KUALA LUMPUR, Dec 9 — Uncontrolled land clearing for development projects in Kelantan are the reason for increased human-wildlife conflict in the state and putting the lives of man and beast at stake in the state, Utusan Malaysia reported today.
Kelantan Orang Asli Villages Network (JKOAK) chairman Mustafa Along told the Malay daily that logging activities, the establishment of farms and the construction of the Nenggiri Hydroelectric Power Plant have led to widespread deforestation and encroached on animal habitats, forcing the wildlife like tigers, bears and elephants to enter the nearby villages in Hulu Kelantan to search for food.
“Recently, conflicts between humans and wildlife have been occurring frequently and the Orang Asli are the main victims,” he was quoted as saying.
He said wildlife have been increasingly invading Kampung Sau, Pos Bihai where nearby logging and forest clearing activities are being carried out.
“The uncontrolled clearing of forests does not only affect wildlife but also the Orang Asli community when food sources are reduced,” he was quoted as saying.
Mustafa said the government needs to find immediate solutions to ensure the safety of Orang Asli in remote areas.
“JKOAK, as a representative of the Orang Asli community, called on the state government to stop approving logging areas, plantations, or mega projects, including approvals already granted or being carried out by the Kelantan Forestry Department,” he was quoted as saying.

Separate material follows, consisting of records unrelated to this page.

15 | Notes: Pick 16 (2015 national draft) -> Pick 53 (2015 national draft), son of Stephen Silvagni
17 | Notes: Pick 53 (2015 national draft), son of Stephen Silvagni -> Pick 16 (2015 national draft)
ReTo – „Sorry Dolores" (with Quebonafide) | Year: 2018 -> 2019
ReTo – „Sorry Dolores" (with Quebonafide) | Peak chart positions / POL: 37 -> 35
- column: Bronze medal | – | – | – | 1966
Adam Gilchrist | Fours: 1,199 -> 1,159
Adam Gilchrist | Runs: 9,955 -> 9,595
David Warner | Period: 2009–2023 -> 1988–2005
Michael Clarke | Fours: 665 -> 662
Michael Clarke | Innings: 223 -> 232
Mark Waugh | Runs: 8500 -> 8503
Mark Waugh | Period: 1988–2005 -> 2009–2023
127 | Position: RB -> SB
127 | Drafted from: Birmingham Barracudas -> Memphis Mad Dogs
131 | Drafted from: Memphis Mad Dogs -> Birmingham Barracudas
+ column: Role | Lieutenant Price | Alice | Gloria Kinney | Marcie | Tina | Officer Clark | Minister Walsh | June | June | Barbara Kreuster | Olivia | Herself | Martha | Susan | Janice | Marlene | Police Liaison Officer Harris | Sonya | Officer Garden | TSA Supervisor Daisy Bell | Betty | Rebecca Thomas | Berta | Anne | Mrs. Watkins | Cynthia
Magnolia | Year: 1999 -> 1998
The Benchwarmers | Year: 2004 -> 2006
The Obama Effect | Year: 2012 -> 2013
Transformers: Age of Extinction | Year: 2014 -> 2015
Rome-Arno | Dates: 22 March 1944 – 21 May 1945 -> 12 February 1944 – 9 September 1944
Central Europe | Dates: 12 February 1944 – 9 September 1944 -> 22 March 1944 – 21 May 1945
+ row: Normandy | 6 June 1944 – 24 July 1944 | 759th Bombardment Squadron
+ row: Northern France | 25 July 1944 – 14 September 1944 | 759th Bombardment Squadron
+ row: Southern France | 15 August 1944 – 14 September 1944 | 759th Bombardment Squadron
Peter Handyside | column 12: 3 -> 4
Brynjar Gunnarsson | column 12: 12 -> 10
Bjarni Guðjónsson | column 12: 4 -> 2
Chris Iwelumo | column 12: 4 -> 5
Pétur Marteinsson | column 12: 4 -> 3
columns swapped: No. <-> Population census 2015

Mustafa also said there is a need for a review of laws such as forestry and wildlife laws due to certain contradictions.
“This contradiction can be clearly seen with the special power of the state government in granting permission to exploit forested land, as stated in Act 313, the National Forestry Act 1984.
“On the other hand, the federal government plays the role of ensuring the sustainability of wildlife, as outlined in Act 716, the Wildlife Conservation Act 1972,” he told the newspaper.
Utusan Malaysia reported that nearly 2,000 Temiar Orang Asli living at Pos Pasik and Pos Bihai in Hulu Kelantan fear venturing out of their homes from 6pm till the next morning after a tiger was spotted nearby.
Villager Apek Assut, 39, told the newspaper that the livelihood and income of locals have been affected.
“Last week, tiger prints were found by residents in the area around Sekolah Kebangsaan (SK) Bihai.
“Everytime we leave home, the fear envelops us as if the tiger is watching our every move,” he was quoted as saying in a separate news report published in the daily today.
The newspaper reported Mohamad Hafid Rohani, Kelantan director of the Peninsular Malaysia Department of Wildlife and National Parks saying that six human deaths from tiger attacks have been recorded in the state in the past three years.
He said the most recent tiger attack on October 10 and 11, involved an Indonesian man and resulted in the death of a Myanmar national in the plantations.